_Directions_
Reproduce every line of the listing below word for word, omitting the pictures.

_Information shown_
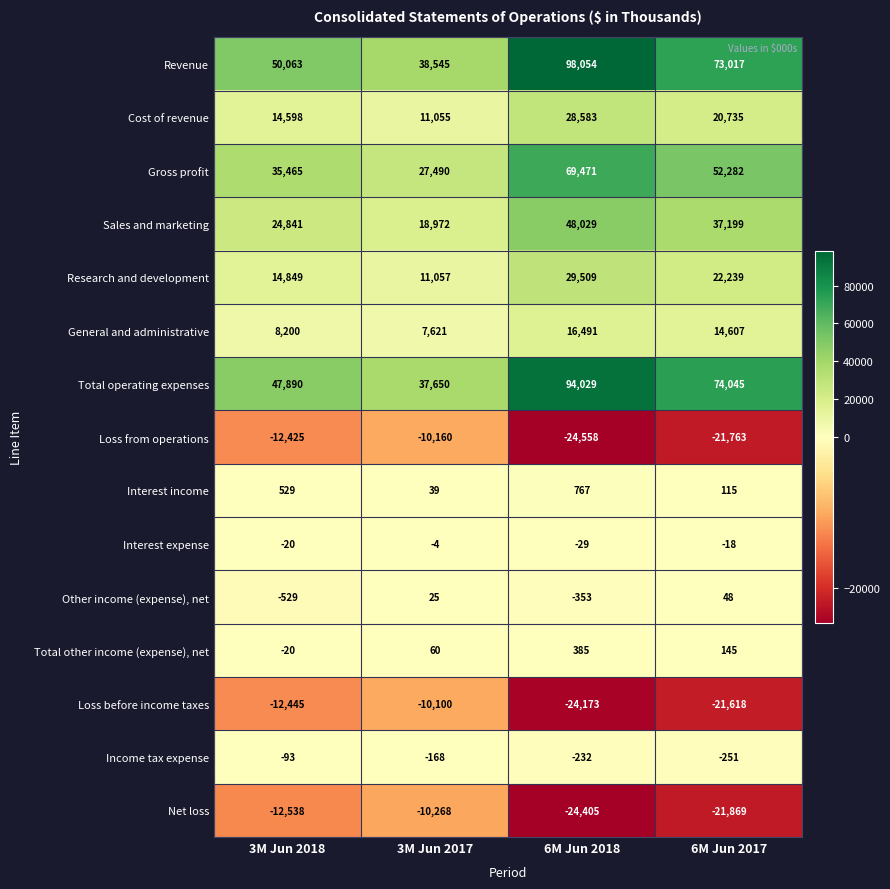

What is the total value across all series at 6M Jun 2017?

228913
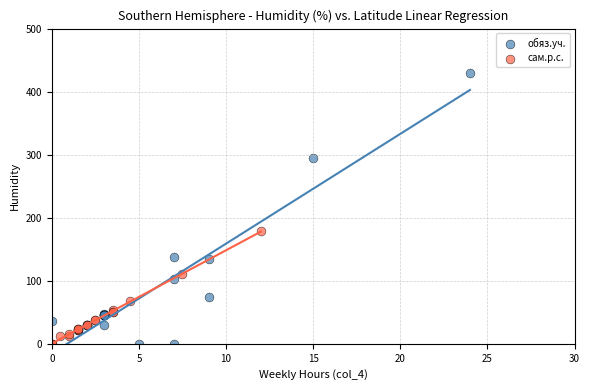

Which series has the widest spread of Y values?

обяз.уч.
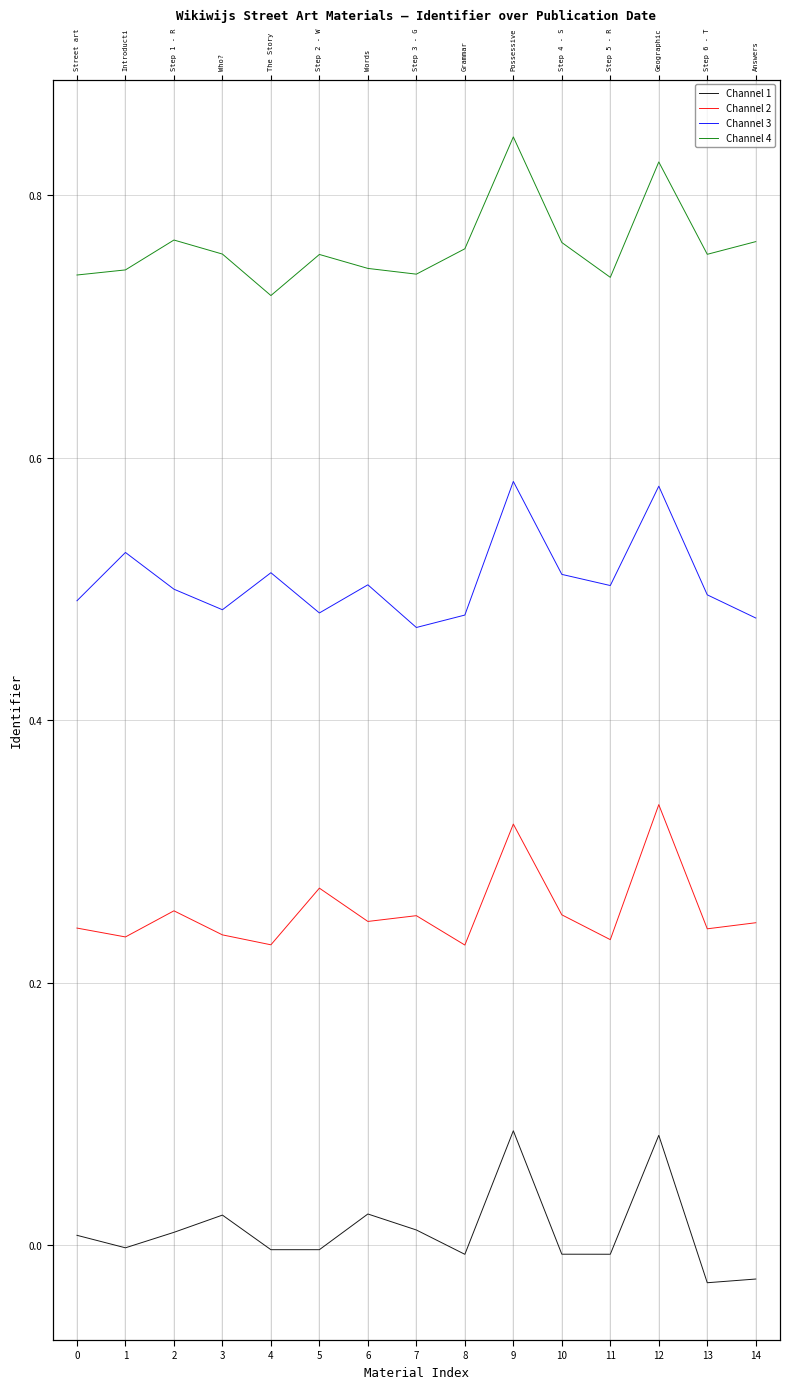

Which category has the lowest value across all series?

13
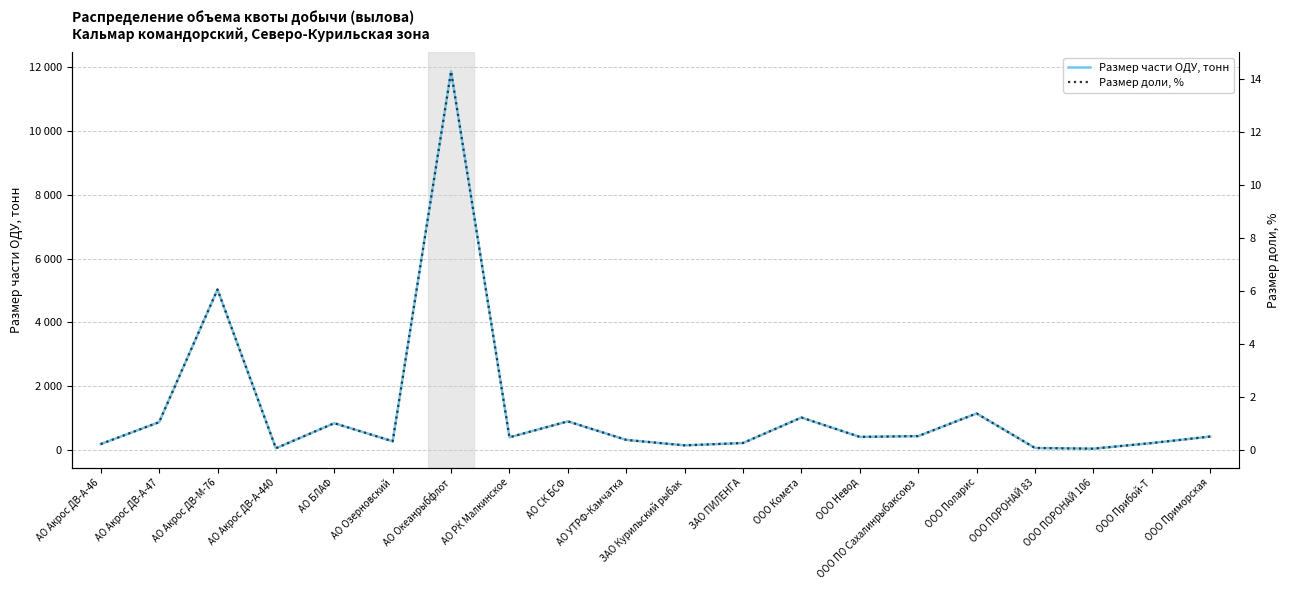

Is it true that Размер доли, % equals 2.3 at АО Акрос ДВ-М-76?

False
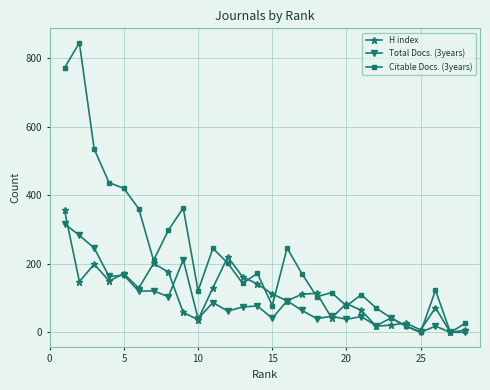

In Citable Docs. (3years), how many points are lower than both neighbors (excluding endpoints)?

8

_Finished exercise_
What is the total value across all series at 6M Jun 2017?

228913

Which series has the widest spread of Y values?

обяз.уч.

Which category has the lowest value across all series?

13

Is it true that Размер доли, % equals 2.3 at АО Акрос ДВ-М-76?

False

In Citable Docs. (3years), how many points are lower than both neighbors (excluding endpoints)?

8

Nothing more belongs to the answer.